U.S. President-elect Donald Trump (L) meets with Speaker of the House Paul Ryan (R-WI) (C) and Vice-President elect Mike Pence on Capitol Hill in Washington, D.C., on Nov. 10, 2016.
Photo by Joshua Roberts/Reuters

On health care, Republicans consider the meaning of ‘everybody’

Congressional Republicans recently conceded among themselves that they’ll “never” be able to craft a health-care reform plan that covers “as many people as Obamacare does.” No one, however, told Donald Trump.

The president-elect boasted to the Washington Post this week, “We’re going to have insurance for everybody. There was a philosophy in some circles that if you can’t pay for it, you don’t get it. That’s not going to happen with us.”  Trump added that Americans “can expect to have great health care…. Much less expensive and much better.”

The benchmarks, which Trump has no idea how to meet, were fairly specific: his administration is committing to universal coverage, “much lower deductibles,” and a simpler and less expensive system in which all Americans are “beautifully covered.”

Was Trump over-promising? Yes. Will he fail to meet his own goals? Definitely.

The funny part, however, is watching Republicans deal with the consequences of the incoming president’s rhetoric. BuzzFeed had this report late yesterday:
[S]ome Republicans in the Senate say they are working on repealing and replacing Obamacare under the belief that Trump misspoke.
Ah yes, the misstatement. The incoming president assured the American public that the Affordable Care Act will be repealed and replaced with a system in which “everybody” has insurance, to which GOP lawmakers are effectively responding, “Let’s assume he didn’t actually mean ‘everybody.’”
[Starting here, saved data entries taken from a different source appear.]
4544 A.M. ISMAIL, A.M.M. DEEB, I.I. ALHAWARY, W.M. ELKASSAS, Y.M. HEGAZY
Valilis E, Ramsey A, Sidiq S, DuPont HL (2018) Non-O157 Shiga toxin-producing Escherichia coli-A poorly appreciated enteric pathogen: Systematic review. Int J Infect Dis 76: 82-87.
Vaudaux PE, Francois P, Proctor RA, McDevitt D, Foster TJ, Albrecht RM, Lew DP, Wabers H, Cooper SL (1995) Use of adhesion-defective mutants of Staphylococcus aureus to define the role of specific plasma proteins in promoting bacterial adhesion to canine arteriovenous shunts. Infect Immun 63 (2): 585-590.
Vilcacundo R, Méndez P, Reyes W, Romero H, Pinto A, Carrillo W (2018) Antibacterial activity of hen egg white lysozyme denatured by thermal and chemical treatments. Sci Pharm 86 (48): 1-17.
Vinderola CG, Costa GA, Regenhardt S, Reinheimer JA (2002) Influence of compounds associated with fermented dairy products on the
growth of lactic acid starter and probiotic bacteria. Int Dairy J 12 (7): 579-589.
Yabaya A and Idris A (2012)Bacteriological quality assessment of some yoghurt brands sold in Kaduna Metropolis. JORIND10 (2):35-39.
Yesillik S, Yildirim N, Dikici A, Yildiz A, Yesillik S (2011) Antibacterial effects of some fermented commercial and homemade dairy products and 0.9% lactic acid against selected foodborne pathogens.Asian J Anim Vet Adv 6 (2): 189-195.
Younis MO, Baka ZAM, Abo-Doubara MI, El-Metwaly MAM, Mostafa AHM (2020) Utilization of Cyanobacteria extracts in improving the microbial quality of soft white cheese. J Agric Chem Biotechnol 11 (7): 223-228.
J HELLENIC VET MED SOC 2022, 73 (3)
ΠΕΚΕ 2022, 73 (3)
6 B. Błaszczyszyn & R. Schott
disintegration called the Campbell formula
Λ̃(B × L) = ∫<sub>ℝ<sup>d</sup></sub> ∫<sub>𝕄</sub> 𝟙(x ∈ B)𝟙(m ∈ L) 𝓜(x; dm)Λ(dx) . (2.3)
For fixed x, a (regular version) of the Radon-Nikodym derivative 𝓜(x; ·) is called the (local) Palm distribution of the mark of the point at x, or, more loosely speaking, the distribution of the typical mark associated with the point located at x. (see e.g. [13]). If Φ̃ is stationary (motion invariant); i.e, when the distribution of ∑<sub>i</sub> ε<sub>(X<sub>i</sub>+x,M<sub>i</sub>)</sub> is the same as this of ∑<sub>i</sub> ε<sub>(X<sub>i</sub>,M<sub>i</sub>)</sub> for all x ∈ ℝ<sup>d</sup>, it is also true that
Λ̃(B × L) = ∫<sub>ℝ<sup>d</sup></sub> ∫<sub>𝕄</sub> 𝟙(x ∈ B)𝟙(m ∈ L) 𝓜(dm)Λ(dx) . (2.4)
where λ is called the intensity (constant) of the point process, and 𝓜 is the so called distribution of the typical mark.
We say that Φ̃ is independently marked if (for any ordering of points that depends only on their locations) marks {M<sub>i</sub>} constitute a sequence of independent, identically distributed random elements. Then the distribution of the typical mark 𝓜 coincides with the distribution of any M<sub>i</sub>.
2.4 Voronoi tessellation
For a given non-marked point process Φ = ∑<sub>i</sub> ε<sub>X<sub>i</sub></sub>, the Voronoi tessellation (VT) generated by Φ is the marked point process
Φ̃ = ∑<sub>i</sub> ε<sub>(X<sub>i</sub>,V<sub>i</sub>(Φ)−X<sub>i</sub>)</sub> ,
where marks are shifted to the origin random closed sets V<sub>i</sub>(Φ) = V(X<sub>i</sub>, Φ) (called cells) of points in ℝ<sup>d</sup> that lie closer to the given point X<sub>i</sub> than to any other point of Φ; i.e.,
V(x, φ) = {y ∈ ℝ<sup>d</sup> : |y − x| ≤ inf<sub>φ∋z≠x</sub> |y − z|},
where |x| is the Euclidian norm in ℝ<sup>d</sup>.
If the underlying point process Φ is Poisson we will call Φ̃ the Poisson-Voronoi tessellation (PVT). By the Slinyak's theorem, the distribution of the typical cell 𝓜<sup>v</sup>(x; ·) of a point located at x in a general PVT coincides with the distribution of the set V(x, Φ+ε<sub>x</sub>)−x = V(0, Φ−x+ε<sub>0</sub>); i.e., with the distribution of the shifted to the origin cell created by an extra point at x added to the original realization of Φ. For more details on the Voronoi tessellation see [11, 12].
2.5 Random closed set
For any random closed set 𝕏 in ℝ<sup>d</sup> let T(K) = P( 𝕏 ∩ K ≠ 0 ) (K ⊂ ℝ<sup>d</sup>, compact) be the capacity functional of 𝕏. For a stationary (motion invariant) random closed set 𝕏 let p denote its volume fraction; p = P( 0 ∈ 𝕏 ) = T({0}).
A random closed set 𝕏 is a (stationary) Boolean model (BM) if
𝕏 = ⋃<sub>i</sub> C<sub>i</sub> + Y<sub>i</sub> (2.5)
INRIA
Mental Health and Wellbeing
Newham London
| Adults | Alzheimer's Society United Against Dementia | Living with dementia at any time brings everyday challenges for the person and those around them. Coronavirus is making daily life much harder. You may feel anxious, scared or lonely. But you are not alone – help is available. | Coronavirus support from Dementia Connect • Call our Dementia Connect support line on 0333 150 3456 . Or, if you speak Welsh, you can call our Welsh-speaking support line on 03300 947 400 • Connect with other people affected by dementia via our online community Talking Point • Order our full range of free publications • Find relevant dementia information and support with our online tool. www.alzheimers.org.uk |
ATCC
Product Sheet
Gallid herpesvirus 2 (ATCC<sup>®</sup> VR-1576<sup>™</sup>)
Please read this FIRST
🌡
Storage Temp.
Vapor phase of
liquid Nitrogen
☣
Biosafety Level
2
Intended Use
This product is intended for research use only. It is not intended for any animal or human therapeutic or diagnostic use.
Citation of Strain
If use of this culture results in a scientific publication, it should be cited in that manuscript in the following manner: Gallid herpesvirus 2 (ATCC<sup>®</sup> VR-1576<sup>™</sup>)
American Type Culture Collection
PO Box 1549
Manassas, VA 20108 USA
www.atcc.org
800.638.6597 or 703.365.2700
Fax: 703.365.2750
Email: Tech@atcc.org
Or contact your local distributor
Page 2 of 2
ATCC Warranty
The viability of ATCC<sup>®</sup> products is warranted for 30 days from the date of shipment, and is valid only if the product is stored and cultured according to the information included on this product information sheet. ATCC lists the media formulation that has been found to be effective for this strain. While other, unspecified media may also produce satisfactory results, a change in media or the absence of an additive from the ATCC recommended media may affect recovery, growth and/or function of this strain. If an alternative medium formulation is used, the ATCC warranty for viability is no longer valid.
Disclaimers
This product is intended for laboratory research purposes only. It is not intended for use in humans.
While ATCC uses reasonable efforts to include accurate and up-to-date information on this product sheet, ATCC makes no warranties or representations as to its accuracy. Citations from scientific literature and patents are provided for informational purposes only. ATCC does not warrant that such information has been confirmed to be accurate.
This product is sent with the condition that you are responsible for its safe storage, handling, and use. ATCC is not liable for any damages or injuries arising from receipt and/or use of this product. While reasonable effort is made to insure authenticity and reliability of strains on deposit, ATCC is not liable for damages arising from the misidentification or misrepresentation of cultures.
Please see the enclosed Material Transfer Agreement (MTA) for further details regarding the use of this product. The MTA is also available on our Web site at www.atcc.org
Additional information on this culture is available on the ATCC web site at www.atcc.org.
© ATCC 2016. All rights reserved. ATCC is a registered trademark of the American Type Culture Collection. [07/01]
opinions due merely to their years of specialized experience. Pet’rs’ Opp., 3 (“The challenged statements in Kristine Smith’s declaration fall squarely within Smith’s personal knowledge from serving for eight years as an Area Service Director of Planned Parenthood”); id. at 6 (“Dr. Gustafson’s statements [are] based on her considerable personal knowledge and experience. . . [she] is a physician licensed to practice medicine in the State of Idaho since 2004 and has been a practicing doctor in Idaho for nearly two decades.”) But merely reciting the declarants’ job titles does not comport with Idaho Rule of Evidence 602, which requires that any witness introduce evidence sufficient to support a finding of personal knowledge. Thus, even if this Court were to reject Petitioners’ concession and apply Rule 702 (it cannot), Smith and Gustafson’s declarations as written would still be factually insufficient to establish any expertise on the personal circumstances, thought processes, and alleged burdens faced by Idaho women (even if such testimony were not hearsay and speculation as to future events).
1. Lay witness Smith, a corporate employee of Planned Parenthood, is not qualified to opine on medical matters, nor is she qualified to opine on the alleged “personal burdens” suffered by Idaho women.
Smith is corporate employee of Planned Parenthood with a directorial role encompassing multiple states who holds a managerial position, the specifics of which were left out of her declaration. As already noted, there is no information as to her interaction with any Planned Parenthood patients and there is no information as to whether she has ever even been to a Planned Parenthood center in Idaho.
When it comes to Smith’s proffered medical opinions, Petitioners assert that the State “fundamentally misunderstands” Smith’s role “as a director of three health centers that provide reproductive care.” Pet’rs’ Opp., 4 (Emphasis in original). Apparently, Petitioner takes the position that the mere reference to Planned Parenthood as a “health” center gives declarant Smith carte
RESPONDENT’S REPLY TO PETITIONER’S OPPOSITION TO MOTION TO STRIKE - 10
It’s a little late for spin. Trump has already established specific standards for his party’s health-care reform package, and one of them is universal coverage. That makes congressional Republicans’ job vastly more difficult – they’re having a tough enough time as it is crafting a coherent blueprint – but by all appearances, the president-elect doesn’t much care.

All of which brings us to the larger problem of what Trump’s aides and allies do when the president-elect says something problematic or demonstrably false. As Corey Lewandowski put it a while back, voters “understood that sometimes, when you have a conversation with people, whether it’s around the dinner table or at a bar, you’re going to say things, and sometimes you don’t have all the facts to back it up.”

A member of Trump’s transition team added in December that Americans should take the president-elect’s rhetoric “symbolically,” not literally. Kellyanne Conway said last week that Americans shouldn’t necessarily “go with what’s come out of his mouth,” but rather, we should “look at what’s in his heart.”

It sets up an interesting political problem on the horizon: if/when Trump and congressional Republicans start taking Americans’ health security away, and voters ask about Trump’s promise to cover everyone, how will the GOP argue that the president only meant that “symbolically,” and we shouldn’t listen to “what’s come out of his mouth”?